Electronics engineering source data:

____

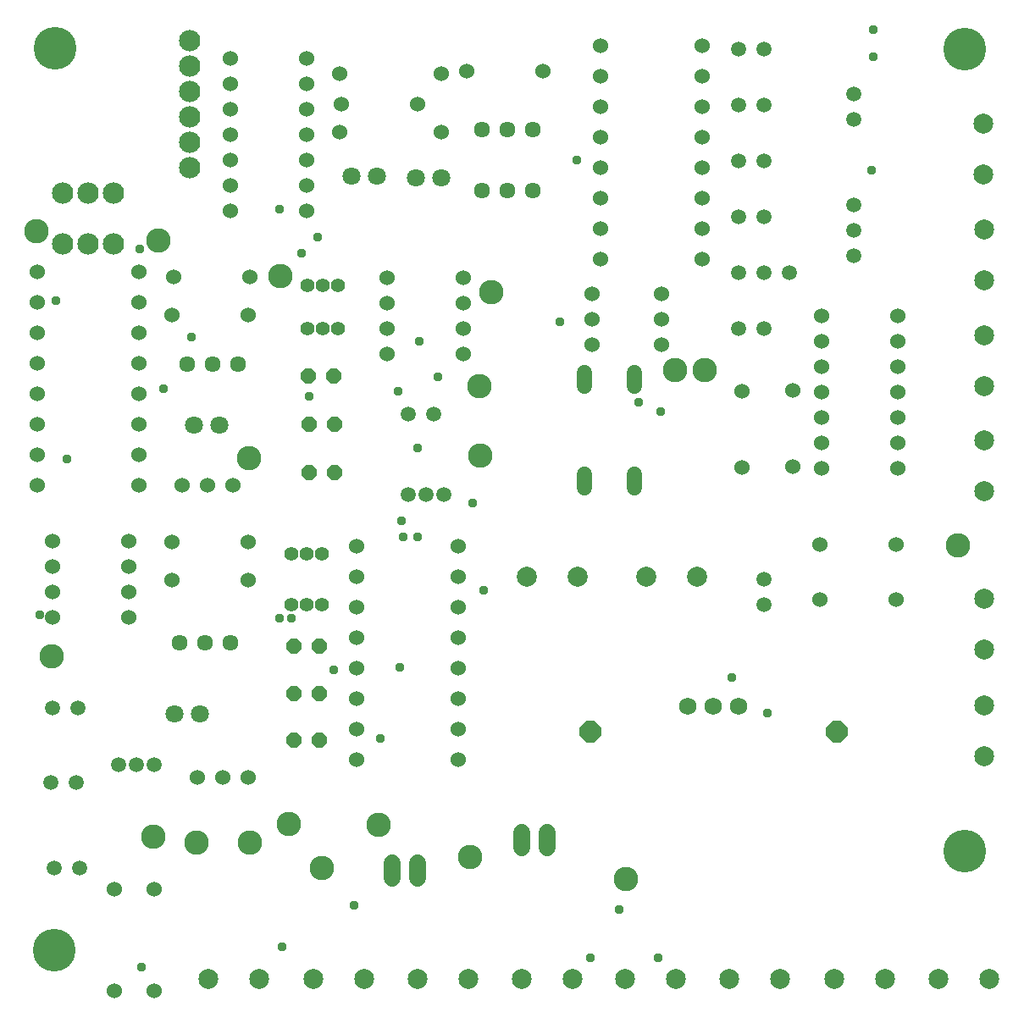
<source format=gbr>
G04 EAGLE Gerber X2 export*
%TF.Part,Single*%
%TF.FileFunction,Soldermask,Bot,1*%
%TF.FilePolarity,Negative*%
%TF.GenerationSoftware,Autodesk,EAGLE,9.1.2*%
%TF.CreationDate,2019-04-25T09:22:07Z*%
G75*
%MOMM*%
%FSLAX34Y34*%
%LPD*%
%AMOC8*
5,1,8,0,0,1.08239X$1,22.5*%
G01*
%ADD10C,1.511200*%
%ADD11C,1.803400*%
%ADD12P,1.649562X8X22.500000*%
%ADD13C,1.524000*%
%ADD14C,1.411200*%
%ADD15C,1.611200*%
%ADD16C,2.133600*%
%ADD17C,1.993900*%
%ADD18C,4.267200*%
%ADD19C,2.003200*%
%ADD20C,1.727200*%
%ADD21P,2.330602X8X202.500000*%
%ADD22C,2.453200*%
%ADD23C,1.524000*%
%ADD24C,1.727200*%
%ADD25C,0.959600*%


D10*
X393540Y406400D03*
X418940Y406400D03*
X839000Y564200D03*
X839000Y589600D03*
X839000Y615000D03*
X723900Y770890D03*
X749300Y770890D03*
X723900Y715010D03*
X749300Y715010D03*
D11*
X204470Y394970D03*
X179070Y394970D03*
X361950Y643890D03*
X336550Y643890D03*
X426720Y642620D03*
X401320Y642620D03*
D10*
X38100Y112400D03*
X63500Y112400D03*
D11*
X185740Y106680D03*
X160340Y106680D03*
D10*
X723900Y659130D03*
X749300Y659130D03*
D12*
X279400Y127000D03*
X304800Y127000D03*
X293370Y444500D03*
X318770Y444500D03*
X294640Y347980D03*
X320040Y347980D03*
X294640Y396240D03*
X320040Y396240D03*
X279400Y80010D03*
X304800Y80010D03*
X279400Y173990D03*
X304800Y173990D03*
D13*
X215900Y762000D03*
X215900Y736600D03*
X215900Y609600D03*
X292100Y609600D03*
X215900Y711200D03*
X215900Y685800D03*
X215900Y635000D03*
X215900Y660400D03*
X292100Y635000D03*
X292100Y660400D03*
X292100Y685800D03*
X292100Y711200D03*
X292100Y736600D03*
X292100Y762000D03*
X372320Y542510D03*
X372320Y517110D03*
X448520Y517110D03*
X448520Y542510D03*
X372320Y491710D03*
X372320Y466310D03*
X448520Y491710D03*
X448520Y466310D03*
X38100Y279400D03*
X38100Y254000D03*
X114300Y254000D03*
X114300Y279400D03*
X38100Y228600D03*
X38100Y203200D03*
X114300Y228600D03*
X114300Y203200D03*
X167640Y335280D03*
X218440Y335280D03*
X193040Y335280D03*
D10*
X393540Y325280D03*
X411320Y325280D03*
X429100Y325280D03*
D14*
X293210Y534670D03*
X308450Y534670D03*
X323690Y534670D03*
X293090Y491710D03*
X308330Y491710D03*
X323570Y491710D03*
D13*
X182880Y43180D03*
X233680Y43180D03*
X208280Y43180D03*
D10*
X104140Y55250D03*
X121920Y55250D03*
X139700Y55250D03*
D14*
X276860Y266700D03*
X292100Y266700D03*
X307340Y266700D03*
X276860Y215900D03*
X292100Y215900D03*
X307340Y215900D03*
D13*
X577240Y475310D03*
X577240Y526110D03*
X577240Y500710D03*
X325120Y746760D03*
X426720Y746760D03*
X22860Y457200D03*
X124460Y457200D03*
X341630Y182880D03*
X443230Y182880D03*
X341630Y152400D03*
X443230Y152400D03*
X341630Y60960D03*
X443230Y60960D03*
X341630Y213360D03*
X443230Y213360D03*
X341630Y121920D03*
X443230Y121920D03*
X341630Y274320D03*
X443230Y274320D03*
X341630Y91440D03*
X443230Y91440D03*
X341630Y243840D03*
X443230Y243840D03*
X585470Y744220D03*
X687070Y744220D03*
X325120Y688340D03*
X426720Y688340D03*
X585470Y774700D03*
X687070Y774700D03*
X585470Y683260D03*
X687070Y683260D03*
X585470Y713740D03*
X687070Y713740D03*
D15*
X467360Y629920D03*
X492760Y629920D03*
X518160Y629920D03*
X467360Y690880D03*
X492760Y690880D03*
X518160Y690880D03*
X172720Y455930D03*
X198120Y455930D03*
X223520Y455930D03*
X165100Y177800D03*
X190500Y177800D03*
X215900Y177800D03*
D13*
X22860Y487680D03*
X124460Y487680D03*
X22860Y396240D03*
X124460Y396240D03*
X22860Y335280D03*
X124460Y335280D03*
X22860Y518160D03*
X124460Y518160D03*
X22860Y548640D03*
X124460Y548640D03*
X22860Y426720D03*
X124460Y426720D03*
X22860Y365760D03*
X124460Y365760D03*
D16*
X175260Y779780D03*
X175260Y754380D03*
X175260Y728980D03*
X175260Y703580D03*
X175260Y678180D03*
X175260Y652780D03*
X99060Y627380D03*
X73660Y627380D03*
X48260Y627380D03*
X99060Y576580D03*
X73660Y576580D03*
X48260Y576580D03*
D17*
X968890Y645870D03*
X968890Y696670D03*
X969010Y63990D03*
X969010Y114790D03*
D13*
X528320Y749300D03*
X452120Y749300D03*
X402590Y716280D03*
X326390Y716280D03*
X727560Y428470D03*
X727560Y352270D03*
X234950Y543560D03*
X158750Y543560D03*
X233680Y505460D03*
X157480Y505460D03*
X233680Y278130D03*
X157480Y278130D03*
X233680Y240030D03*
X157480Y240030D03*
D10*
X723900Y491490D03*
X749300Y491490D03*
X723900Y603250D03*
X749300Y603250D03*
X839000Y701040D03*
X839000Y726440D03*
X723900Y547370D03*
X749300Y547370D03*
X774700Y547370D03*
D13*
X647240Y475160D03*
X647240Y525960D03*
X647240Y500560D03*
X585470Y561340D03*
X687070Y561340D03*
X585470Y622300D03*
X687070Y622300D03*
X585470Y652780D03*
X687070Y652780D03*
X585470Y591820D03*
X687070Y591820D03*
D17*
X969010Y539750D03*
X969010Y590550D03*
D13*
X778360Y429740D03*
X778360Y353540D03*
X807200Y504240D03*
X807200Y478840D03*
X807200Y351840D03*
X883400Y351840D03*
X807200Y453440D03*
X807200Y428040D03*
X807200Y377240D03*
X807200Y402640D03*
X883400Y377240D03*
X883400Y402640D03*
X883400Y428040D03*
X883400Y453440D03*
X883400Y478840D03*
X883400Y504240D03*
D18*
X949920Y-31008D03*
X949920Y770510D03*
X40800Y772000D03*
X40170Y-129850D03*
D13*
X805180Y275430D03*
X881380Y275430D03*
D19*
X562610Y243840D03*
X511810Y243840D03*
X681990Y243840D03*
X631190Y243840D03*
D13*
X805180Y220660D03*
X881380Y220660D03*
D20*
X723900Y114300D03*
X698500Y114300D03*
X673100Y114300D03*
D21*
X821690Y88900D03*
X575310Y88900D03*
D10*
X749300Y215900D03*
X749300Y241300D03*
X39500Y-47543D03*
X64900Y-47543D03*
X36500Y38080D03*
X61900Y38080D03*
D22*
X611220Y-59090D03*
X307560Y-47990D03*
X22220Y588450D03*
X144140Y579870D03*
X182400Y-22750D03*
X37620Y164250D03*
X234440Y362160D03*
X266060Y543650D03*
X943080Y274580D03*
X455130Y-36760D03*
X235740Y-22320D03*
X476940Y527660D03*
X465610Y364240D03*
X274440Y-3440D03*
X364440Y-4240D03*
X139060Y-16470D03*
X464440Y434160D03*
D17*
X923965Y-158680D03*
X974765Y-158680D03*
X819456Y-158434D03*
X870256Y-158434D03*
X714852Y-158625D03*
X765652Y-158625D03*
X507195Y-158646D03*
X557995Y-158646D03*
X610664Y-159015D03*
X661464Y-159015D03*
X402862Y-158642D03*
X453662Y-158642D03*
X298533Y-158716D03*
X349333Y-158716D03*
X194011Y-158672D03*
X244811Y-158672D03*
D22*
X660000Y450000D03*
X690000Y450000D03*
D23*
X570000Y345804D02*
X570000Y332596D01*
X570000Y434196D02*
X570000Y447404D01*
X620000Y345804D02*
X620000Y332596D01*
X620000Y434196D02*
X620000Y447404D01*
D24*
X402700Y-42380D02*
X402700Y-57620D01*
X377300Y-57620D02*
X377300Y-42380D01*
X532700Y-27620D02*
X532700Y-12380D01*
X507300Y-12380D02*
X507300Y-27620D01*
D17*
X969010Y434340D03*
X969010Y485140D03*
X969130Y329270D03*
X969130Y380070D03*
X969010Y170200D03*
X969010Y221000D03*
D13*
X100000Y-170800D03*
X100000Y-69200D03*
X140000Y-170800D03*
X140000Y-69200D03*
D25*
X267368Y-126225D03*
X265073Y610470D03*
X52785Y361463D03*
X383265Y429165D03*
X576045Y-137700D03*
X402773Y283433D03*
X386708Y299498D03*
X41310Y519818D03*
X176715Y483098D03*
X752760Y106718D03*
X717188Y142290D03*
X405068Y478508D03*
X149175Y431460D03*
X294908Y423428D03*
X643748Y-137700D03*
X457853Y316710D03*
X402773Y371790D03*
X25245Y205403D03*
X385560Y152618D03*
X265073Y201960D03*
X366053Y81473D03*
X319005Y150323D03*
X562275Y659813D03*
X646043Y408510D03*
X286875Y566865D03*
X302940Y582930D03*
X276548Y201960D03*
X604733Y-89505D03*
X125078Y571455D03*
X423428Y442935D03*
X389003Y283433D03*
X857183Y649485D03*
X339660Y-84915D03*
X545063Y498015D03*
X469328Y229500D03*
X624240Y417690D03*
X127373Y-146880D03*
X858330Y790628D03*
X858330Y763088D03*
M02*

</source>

____

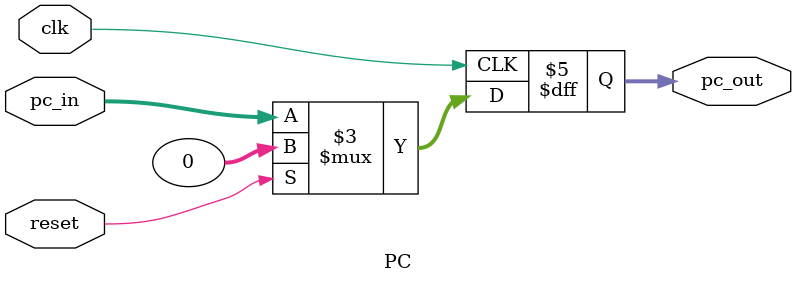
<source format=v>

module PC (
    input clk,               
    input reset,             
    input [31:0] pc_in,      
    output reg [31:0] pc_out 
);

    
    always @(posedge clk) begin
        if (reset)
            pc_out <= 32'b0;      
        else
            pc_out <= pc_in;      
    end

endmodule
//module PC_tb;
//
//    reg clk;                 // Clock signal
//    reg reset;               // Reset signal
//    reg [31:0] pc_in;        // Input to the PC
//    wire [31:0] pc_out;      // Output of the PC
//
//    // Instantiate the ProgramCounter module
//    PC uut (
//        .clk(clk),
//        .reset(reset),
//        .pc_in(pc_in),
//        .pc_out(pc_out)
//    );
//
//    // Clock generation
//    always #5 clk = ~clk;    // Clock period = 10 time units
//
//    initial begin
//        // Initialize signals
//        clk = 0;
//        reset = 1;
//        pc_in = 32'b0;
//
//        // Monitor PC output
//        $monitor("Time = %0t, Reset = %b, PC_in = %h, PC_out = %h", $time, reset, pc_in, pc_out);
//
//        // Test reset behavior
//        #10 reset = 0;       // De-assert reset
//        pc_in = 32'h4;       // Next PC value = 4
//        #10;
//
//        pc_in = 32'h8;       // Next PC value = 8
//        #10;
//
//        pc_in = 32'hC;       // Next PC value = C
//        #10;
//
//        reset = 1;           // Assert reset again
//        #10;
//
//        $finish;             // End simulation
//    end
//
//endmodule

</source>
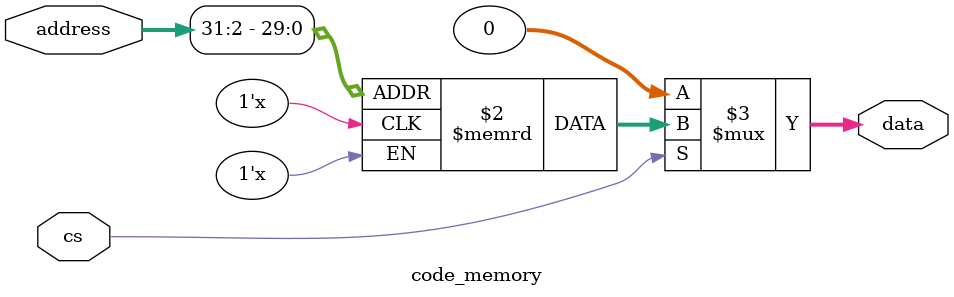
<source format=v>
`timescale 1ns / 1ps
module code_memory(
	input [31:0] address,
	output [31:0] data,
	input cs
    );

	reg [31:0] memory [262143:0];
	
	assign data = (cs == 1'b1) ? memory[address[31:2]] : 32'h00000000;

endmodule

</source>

____

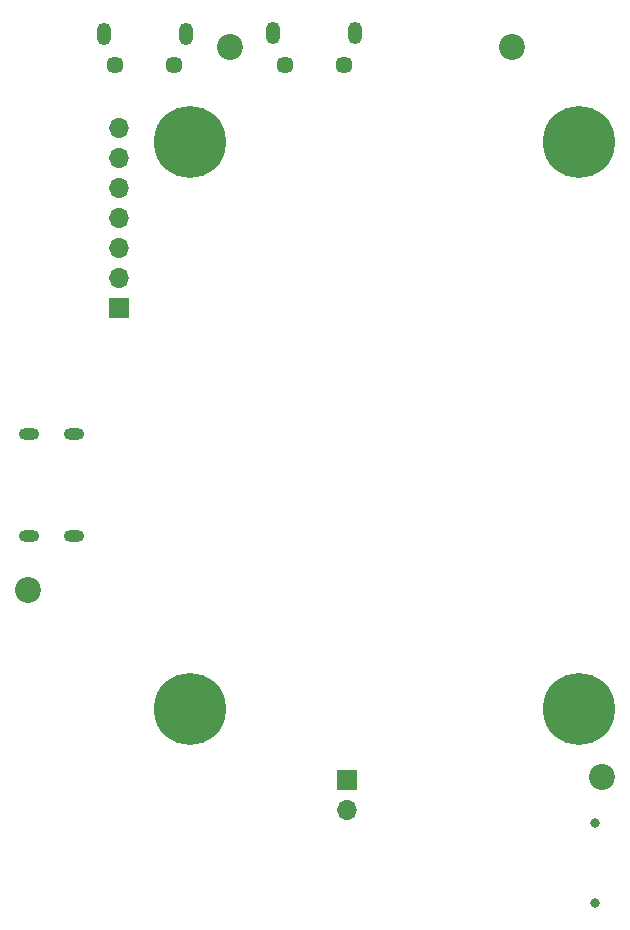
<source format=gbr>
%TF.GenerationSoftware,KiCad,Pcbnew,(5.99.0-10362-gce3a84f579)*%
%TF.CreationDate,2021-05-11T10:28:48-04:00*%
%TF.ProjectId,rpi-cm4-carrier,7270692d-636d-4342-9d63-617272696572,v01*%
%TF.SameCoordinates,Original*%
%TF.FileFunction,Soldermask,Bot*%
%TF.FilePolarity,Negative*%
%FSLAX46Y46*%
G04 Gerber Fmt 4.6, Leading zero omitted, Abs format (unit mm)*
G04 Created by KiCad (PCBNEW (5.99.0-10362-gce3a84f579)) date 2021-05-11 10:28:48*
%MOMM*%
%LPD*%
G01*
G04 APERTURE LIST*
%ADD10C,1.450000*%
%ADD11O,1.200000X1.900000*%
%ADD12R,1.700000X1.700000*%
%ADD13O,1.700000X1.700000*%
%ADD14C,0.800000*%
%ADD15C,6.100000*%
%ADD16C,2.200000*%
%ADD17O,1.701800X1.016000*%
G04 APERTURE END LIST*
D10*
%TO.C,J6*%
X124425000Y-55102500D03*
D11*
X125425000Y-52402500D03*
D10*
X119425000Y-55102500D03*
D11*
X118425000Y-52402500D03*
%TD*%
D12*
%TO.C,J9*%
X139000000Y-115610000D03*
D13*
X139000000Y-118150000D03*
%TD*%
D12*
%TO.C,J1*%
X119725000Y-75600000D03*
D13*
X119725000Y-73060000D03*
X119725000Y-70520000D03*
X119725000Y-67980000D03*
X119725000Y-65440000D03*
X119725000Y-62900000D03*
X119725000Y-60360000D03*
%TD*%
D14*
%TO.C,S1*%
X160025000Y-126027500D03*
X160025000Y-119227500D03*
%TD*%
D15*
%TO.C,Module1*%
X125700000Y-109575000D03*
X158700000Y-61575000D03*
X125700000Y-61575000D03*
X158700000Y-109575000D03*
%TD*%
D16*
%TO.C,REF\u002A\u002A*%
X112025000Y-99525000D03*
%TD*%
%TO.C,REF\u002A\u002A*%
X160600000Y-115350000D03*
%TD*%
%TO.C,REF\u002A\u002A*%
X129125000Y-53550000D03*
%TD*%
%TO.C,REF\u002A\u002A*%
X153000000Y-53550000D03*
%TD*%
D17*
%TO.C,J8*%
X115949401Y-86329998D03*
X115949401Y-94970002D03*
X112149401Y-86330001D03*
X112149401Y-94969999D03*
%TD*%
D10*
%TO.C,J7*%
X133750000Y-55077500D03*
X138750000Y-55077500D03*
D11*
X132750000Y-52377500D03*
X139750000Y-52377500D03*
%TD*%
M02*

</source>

____

Every line containing the string "always" is required; copy each such line from the data.

    always @(posedge clk) begin
//    always #5 clk = ~clk;    // Clock period = 10 time units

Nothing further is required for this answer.